The Russo lab is interested in understanding how bacterial pathogens interact with their hosts. As a model, we investigate the pathogenesis of Shigella flexneri, which infects cells of the colon and causes diarrhea in humans.
The research in the laboratory is focused on three areas:
1. S. flexneri has a complex intracellular lifecycle. It induces its uptake into cells, polymerizes actin for motility, subverts cellular processes evolved to detect and kill pathogens, and remodels the plasma membrane to move from cell to cell. To understand how S. flexneri induces these processes, we are interested in determining the bacterial and host genes required for S. flexneri infection and to define the molecular mechanisms by which they function.

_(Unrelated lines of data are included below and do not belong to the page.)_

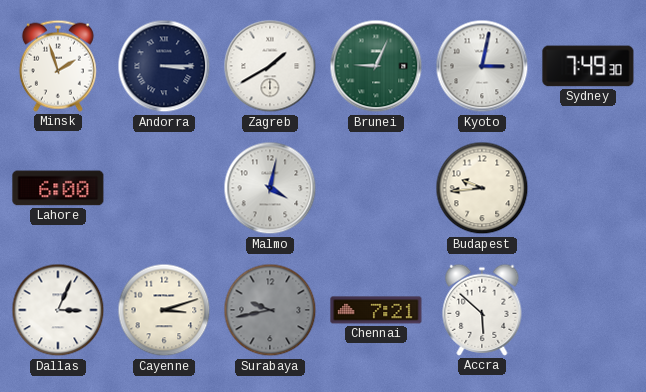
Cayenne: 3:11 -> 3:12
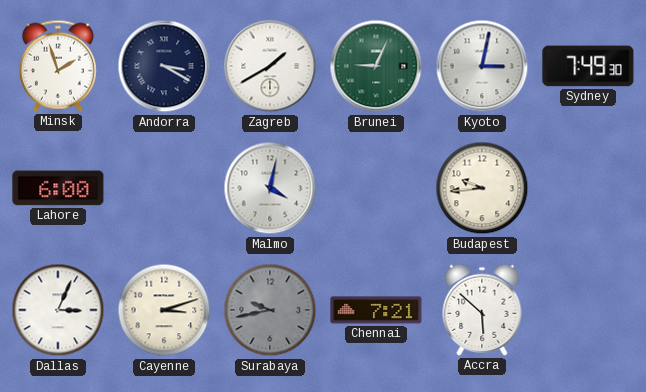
Andorra: 3:15 -> 3:20
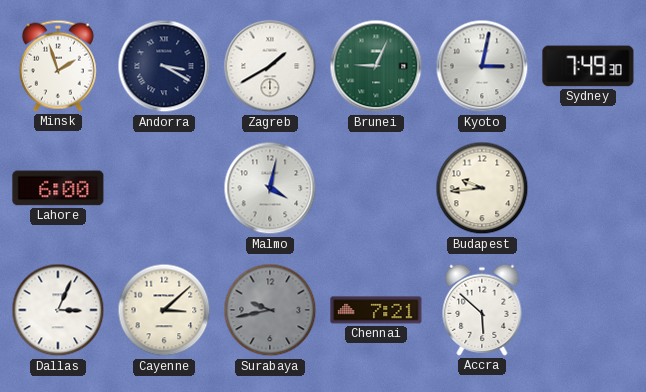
Cayenne: 3:12 -> 3:08
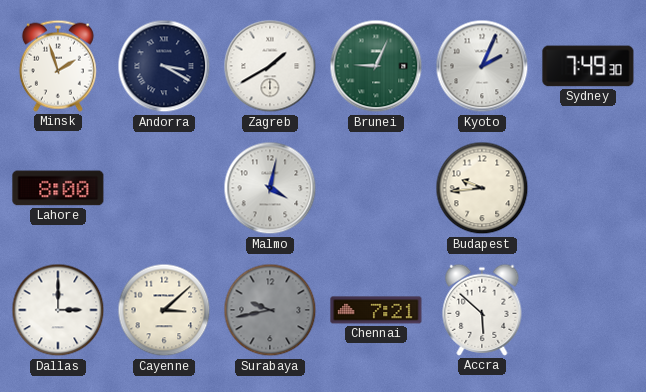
Kyoto: 3:02 -> 2:04
Lahore: 6:00 -> 8:00
Dallas: 3:04 -> 3:00
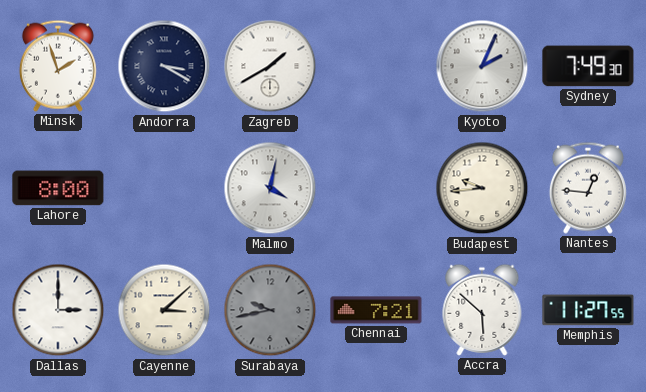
Brunei: 9:04 -> none
Nantes: none -> 12:46
Memphis: none -> 11:27
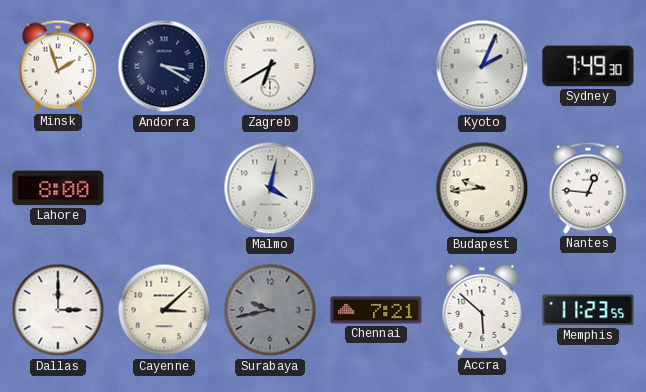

S. flexneri form plasma membrane protrusions during cell-to-cell spread. S. flexneri (green), plasma membrane (red). The formation of the protrusion is necessary to enable the pathogen to spread into neighboring cells.
2. Many bacterial pathogens deliver virulence proteins, known as effector proteins, into epithelial cells using a specialized, syringe-like apparatus known as a type 3 secretion system. The effector proteins reprogram host signaling pathways, promoting the infection process. The delivery of these effector proteins by S. flexneri is essential to enable the pathogen’s invasion of cells and spread between cells. The lab is interested in determining the mechanisms required for type 3 secretion activity.
3. Intermediate filaments are structural proteins present in mammalian cells. They also are required for the activity of type 3 secretion system and for the virulence of many bacterial pathogens and viruses. The lab is interested understanding the mechanisms by which intermediate filaments contribute to infection.